■ BLOQUE DE TEXTO ■
29/03/2026
¿Sabías que a los 13 años, Drew Barrymore fue enviada a un centro de máxima seguridad por su propia familia?
Después de convertirse en una pequeña estrella por E.T., el ambiente la atrapó. Empezó a beber a los 9 años, a fumar a los 10 y a consumir "polvo blanco" a los 12.
No fue una escuela, ni un campamento. Fue un lugar de paredes blancas y puertas cerradas donde pasó 18 meses bajo una disciplina extrema. Ella misma dice que allí recibió la crianza que nadie más supo darle, pero el precio fue altísimo.
A los 14 años, por recomendación de los médicos de la institución, se emancipó legalmente de sus padres.
Al salir, la industria le cerró todas las puertas:
🚫 Considerada "difícil" por los productores.
🚫 Etiquetada por su pasado antes de los 15 años.
🚫 Sin apoyo, sin familia y sin empleo.
Pero entonces, apareció "el chico de los shorts cargo": Adam Sandler.

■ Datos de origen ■

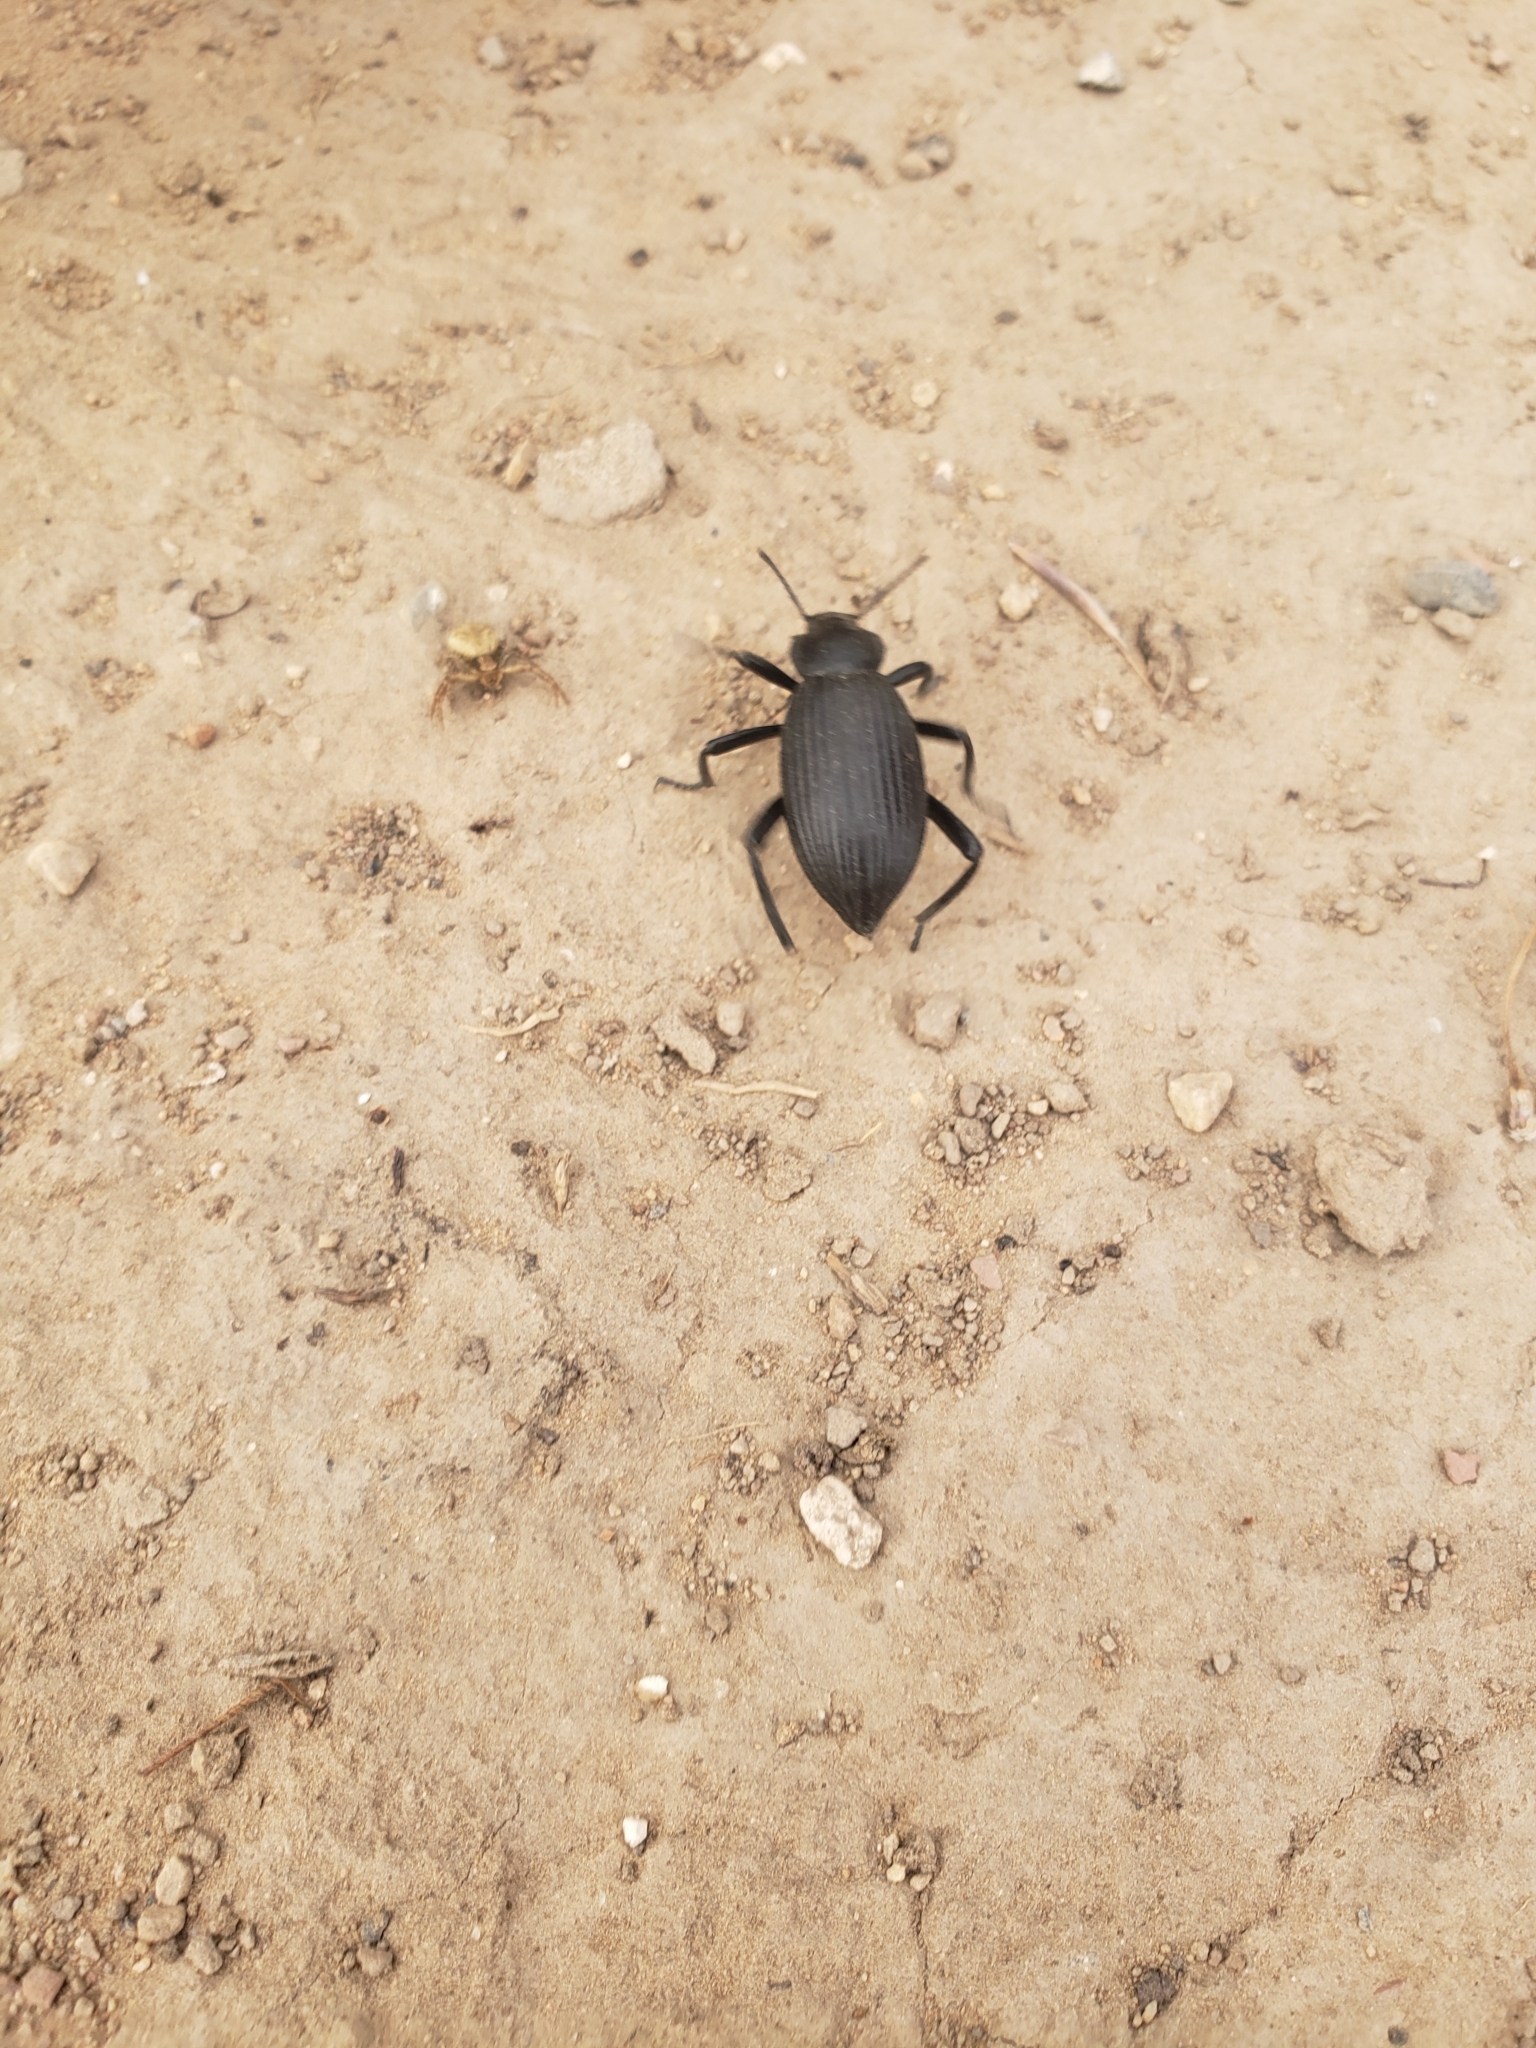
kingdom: Animalia
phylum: Arthropoda
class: Insecta
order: Coleoptera
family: Tenebrionidae
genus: Eleodes
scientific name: Eleodes hispilabris
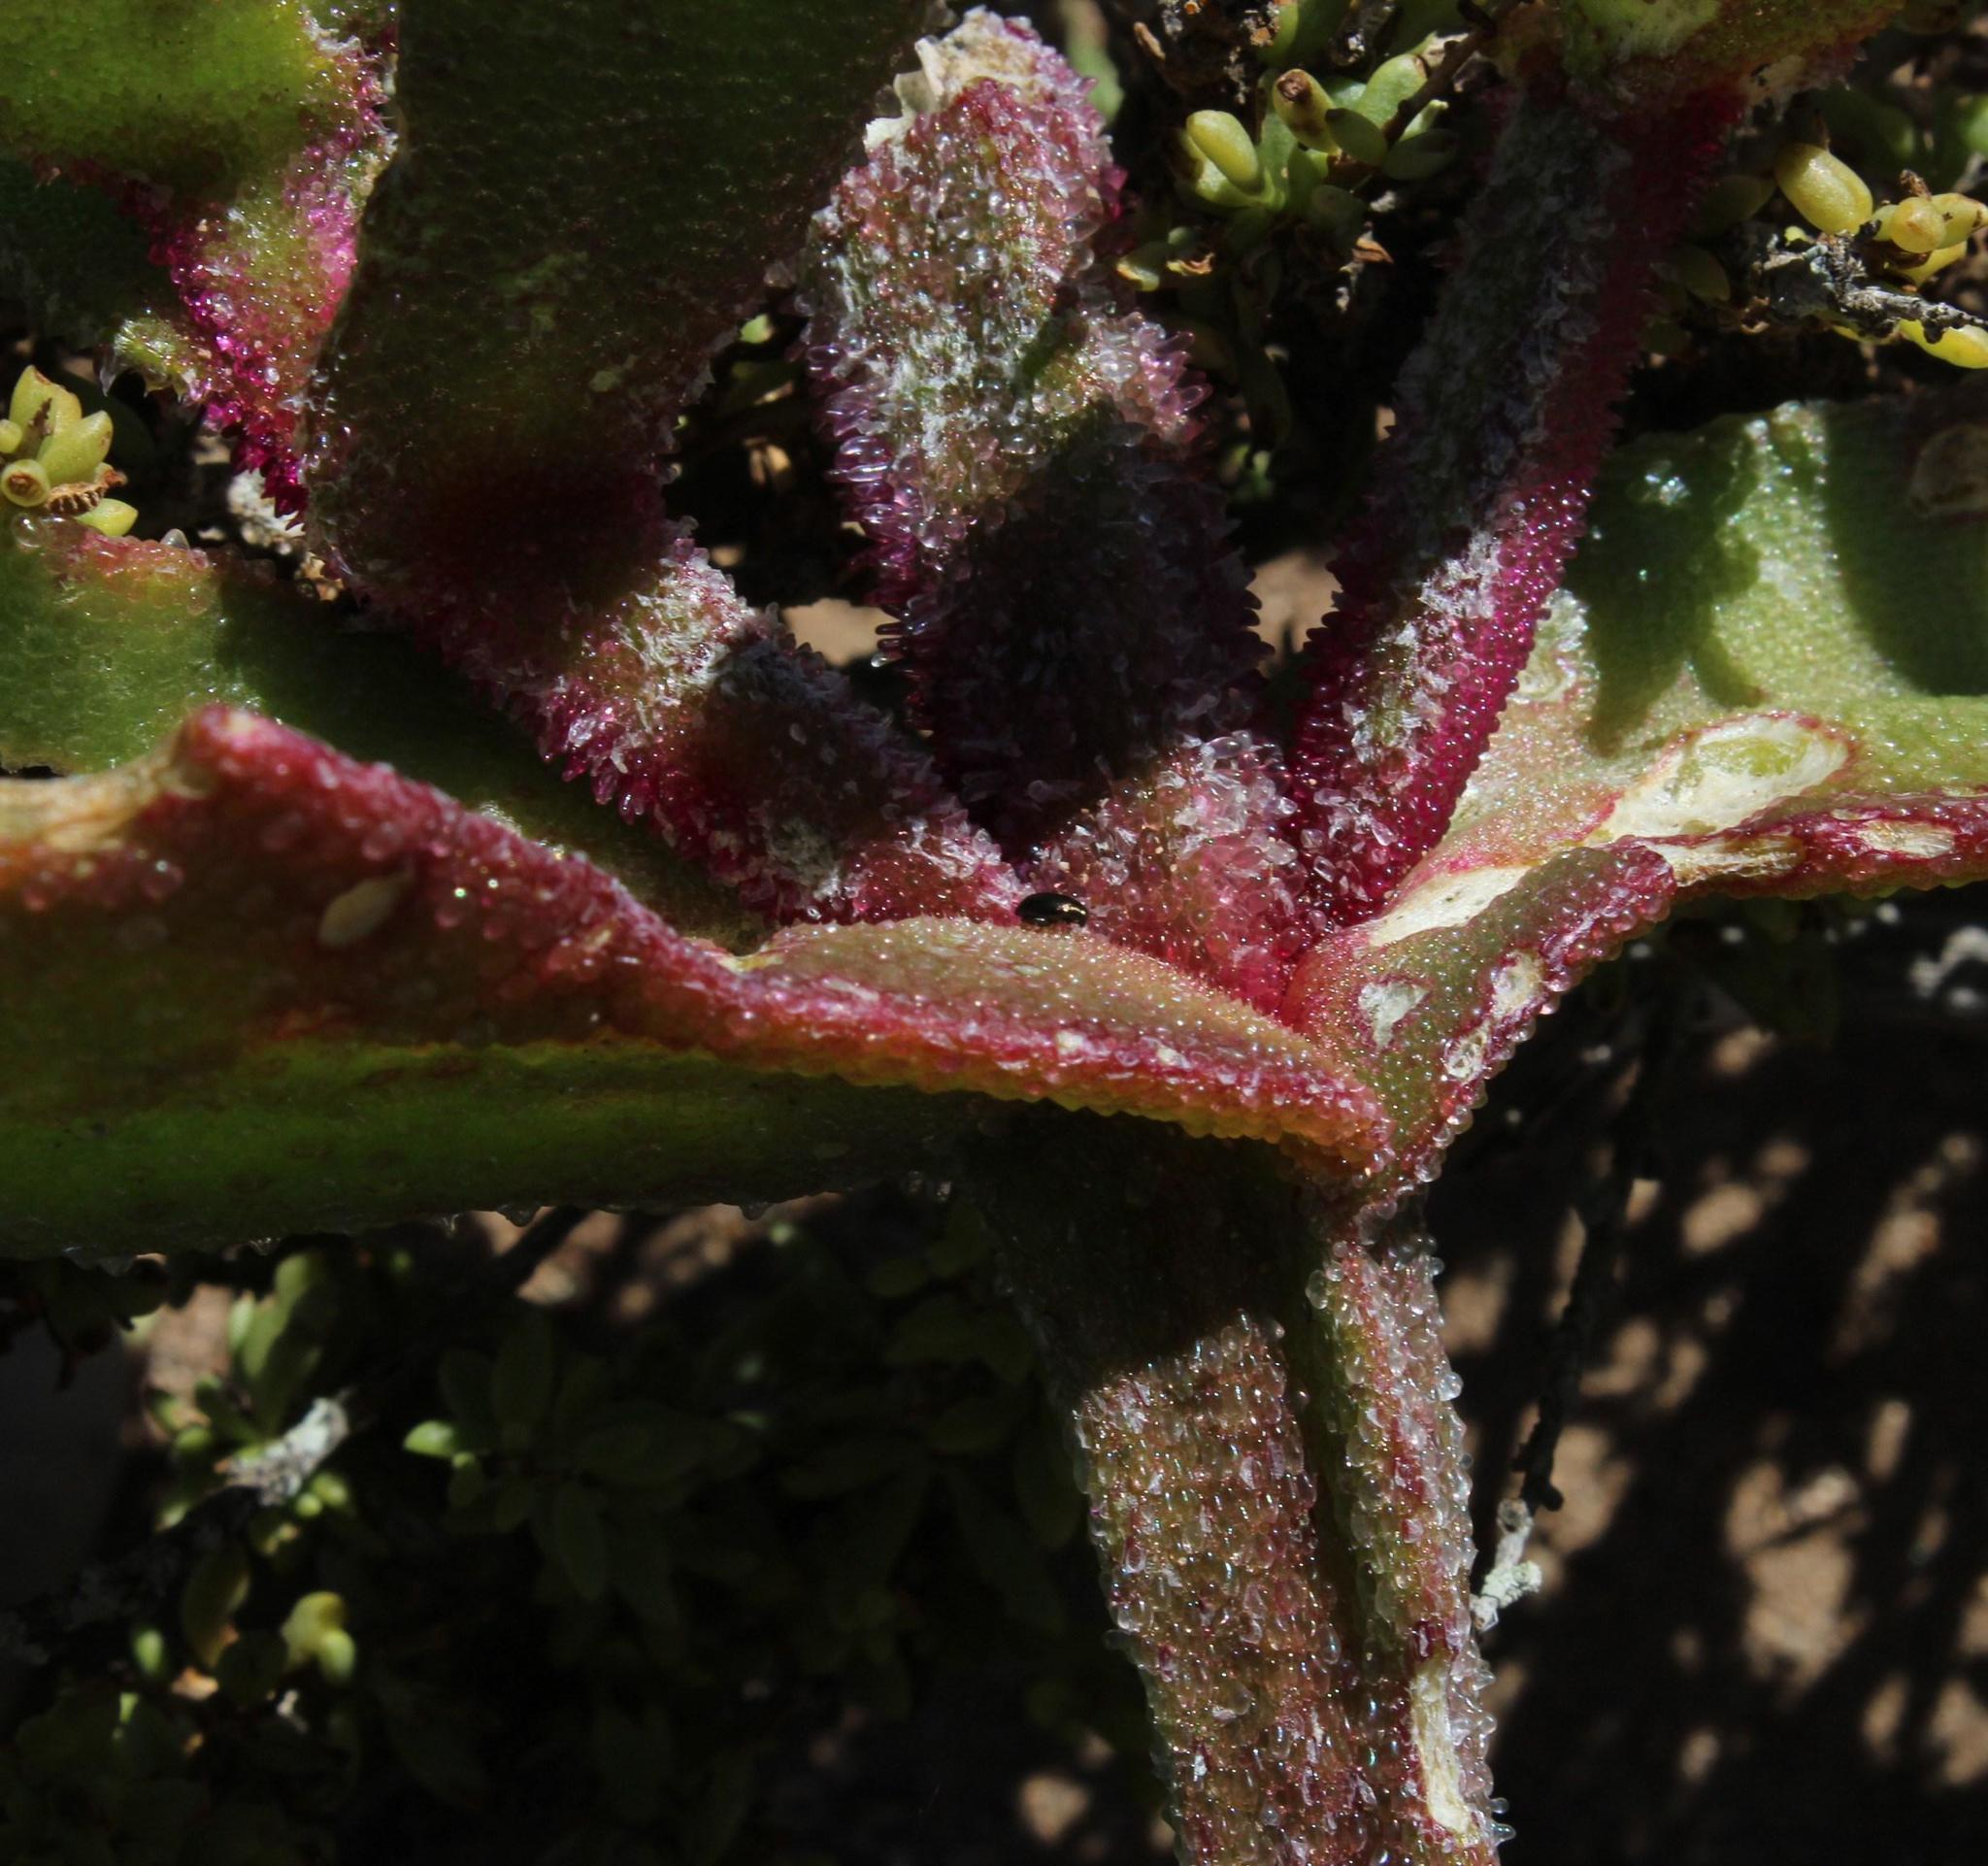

■ QUÉ SE PIDE ■
1) Responde estas preguntas sobre el texto de Drew Barrymore:
(a) ¿A qué edad la envió su familia a un centro de máxima seguridad?
(b) ¿Cuántos meses pasó en ese lugar?
(c) ¿A qué edad se emancipó legalmente de sus padres?
2) Escribe la continuación del texto sobre Drew Barrymore desde su última frase.

■ RESPUESTAS ■
1)
(a) A los 13 años.
(b) Pasó 18 meses.
(c) A los 14 años.

2)
Drew lo buscó con una corazonada. Ella llegó con el pelo morado y un abrigo de leopardo; él, fiel a su estilo relajado. Ella le pidió una oportunidad: "Mira más allá de lo que dicen de mí. Siento que tú y yo podemos hacer algo especial".
Mientras todo el sistema la señalaba, Adam creyó en ella. No solo hicieron historia con "El Cantante de Bodas" (1998), sino que él se convirtió en el pilar de su regreso triunfal.
Hoy, Drew es el ejemplo vivo de que tu pasado no define tu destino. Ella sanó, formó su propia familia elegida y hoy es luz para otros que atraviesan sus propias tormentas.
A veces, solo necesitas a UNA persona que crea en ti cuando el resto duda.